Segment Start: Excerpt

# Need help with haunt name



## Indyandy (Sep 7, 2005)

For some reason this year I am having a hard time coming up with a haunt name for my party. It will mainly be a zombie theme. Any Ideas? I also need invites to go with this.


----------



## Haunted Bayou (Feb 16, 2007)

See my signature. LOL!
Good luck finding a name.


----------



## Spooklights (Jul 4, 2006)

There's always "Ghoul's Night Out", but that's getting a bit common now.


----------



## Jack Reaper (May 27, 2006)

You probly already used "Dead Mans' Party"- Oingo Boingo

Mortis Operandi

Coffin social


----------



## ScreamingScarecrow (Oct 1, 2008)

Rotten Rave!!


----------



## Haunted Bayou (Feb 16, 2007)

Do you have a theme?


----------



## Indyandy (Sep 7, 2005)

It will mainly be Zombie related. Animated Zombies and doll Zombies.


----------



## Don of the Dead (Aug 17, 2005)

Zombies? Call it Halloween 2009 "Greet and Meat"


----------



## Don of the Dead (Aug 17, 2005)

"Singing in the BRAINS"
"Rave from the Grave"
"Zombies: Its starting to stink, lets all have a drink"


----------



## Haunted Bayou (Feb 16, 2007)

Zombies gone Wild?


----------



## Ariadnae (Jul 4, 2008)

In the Dead of the Night
Alice in Zombieland (after the movie)
Dead Matters
Dead or Not Dead (Like the Deal or No Deal game show)


----------



## DeathTouch (Sep 6, 2005)

A Hunk a Hunk of burning Zombie?


----------



## debbie5 (Mar 2, 2007)

Umm..."Zombie Jamboree". You would even have a pre-made theme song (the non-live, album version doesn't have the eyeball bit in the middle):


----------



## naberhoodhaunts (Mar 29, 2008)

night of the living dead,
evil dead uprising
Thriller- Micheal's return


----------



## Indyandy (Sep 7, 2005)

Good ideas! Keep them coming.


----------



## Warrant2000 (Oct 8, 2008)

Braaaaiins
ZILF


----------



## Haunted Bayou (Feb 16, 2007)

Who's Yer Zombie? (ba dum bump) LOL!


----------

Segment End: Excerpt

● Directions
1. Translate this sentence from the forum thread about haunt names into Spanish: "It will mainly be a zombie theme."
2. Retype a passage from the forum thread about haunt names, starting at the words "See my signature." and ending after "bit common now.".
3. In the forum thread about haunt names, which band does Jack Reaper credit for "Dead Mans' Party"?

Segment Start: Data to examine

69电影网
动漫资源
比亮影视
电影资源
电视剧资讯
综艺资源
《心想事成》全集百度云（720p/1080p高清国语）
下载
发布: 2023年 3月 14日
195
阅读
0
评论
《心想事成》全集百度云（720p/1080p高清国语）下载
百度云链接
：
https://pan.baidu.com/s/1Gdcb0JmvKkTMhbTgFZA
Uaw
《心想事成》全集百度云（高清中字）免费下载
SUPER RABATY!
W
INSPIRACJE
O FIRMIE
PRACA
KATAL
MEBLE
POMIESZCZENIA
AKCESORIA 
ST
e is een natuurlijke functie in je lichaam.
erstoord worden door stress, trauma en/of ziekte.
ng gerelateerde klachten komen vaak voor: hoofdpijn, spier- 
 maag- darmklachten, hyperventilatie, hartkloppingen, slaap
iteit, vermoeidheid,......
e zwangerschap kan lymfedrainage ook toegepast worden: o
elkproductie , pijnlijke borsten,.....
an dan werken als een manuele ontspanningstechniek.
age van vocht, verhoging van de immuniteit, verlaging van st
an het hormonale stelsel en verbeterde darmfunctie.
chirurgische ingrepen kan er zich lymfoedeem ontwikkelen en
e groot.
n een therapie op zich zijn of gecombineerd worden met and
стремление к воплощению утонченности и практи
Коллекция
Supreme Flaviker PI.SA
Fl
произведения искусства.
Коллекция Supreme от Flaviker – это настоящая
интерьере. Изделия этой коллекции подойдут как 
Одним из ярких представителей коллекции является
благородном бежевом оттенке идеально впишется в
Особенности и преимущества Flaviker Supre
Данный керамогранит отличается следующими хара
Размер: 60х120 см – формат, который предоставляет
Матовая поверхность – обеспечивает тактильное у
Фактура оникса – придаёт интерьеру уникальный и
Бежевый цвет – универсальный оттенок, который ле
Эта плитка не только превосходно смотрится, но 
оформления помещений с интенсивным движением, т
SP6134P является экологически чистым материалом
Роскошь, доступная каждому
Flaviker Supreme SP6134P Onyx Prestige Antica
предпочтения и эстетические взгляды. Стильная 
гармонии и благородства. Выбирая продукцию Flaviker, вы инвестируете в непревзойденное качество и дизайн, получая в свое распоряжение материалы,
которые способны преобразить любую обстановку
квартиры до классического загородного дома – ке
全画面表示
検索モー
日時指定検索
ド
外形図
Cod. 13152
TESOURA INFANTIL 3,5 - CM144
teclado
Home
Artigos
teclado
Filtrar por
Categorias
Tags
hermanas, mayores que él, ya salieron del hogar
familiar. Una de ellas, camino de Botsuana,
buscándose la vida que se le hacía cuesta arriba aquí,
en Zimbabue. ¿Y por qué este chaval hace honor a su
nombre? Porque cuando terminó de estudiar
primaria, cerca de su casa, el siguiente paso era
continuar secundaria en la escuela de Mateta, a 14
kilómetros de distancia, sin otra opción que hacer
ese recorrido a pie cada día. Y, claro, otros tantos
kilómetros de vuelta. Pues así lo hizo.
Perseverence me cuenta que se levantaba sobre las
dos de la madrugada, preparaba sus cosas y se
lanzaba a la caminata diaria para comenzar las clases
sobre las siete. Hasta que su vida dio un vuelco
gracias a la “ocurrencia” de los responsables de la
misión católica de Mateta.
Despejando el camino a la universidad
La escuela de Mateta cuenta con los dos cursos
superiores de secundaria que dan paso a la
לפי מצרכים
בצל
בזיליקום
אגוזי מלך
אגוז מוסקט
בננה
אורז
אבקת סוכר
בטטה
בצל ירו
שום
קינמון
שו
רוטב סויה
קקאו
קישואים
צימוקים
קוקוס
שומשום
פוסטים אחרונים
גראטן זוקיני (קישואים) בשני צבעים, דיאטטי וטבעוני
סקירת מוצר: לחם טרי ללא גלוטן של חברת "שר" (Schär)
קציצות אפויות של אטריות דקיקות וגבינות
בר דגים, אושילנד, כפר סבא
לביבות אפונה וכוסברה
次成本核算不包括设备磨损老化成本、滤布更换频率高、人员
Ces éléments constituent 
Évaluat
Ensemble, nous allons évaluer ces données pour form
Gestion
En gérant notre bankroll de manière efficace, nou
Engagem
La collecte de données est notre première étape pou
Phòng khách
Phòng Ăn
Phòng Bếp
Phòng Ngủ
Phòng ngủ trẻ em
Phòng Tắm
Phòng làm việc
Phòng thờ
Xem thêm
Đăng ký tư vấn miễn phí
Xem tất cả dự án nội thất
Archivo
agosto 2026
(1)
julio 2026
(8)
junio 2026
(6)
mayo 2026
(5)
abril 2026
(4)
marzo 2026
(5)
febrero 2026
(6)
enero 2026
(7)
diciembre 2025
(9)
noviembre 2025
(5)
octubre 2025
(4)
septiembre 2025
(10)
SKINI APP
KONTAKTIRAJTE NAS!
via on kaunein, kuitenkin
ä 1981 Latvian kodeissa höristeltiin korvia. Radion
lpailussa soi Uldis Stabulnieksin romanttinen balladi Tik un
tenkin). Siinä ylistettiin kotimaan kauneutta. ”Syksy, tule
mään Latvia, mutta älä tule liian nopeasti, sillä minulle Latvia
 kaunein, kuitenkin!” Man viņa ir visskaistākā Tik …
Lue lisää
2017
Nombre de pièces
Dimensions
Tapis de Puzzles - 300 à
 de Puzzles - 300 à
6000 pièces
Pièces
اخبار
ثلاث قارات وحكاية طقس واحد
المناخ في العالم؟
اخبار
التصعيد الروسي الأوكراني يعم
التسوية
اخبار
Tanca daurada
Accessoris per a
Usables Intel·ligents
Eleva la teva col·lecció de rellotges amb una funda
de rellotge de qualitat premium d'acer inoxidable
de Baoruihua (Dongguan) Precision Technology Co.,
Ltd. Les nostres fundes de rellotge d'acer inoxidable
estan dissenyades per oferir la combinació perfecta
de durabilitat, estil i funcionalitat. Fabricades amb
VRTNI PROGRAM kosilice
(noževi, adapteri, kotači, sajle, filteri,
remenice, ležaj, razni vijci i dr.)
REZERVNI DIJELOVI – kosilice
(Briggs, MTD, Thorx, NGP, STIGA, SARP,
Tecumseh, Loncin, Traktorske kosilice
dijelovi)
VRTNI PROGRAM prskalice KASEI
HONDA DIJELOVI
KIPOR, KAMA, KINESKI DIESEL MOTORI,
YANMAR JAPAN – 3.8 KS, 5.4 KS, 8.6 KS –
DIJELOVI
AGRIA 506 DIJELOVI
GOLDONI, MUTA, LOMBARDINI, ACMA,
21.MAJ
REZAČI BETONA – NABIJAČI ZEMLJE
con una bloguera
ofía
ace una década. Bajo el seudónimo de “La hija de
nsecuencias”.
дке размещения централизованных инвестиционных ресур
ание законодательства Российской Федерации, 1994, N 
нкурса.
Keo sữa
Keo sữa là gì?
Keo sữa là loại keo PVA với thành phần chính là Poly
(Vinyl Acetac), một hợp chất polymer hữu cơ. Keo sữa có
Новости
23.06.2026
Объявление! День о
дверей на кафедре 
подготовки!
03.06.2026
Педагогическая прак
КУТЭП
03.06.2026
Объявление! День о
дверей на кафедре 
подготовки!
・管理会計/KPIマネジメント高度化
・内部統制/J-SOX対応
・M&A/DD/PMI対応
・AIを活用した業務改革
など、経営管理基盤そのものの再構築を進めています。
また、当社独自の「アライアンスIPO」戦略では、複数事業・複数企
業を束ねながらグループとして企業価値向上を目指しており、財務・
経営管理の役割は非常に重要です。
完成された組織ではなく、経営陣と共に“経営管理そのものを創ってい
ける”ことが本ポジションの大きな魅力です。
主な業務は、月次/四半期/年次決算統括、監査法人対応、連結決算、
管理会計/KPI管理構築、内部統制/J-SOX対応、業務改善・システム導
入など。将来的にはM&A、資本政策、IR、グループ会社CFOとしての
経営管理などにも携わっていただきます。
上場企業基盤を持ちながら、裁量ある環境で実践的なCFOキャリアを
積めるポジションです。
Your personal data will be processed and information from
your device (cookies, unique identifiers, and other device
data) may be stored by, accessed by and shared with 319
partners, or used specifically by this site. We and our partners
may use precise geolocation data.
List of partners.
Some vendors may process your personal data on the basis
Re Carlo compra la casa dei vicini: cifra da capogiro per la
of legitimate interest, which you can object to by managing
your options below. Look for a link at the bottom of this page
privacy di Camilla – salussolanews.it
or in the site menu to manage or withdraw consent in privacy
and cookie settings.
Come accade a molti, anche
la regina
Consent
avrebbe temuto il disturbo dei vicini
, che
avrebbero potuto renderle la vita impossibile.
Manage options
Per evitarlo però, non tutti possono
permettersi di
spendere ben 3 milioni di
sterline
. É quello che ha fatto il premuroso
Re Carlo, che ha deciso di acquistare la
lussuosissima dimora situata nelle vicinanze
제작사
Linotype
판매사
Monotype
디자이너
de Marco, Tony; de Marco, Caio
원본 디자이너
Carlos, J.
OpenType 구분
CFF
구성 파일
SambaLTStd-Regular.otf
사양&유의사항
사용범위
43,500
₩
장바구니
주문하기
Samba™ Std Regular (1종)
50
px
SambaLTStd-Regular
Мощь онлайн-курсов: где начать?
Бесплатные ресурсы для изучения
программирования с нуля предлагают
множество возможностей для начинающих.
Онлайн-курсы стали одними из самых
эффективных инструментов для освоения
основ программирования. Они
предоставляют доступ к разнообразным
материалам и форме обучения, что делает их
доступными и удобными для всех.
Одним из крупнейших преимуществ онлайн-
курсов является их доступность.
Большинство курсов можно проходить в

Segment End: Data to examine

● Responses per task
1. Tendrá principalmente una temática de zombis.

2.
See my signature. LOL!
Good luck finding a name.


----------



## Spooklights (Jul 4, 2006)

There's always "Ghoul's Night Out", but that's getting a bit common now.

3. Oingo Boingo.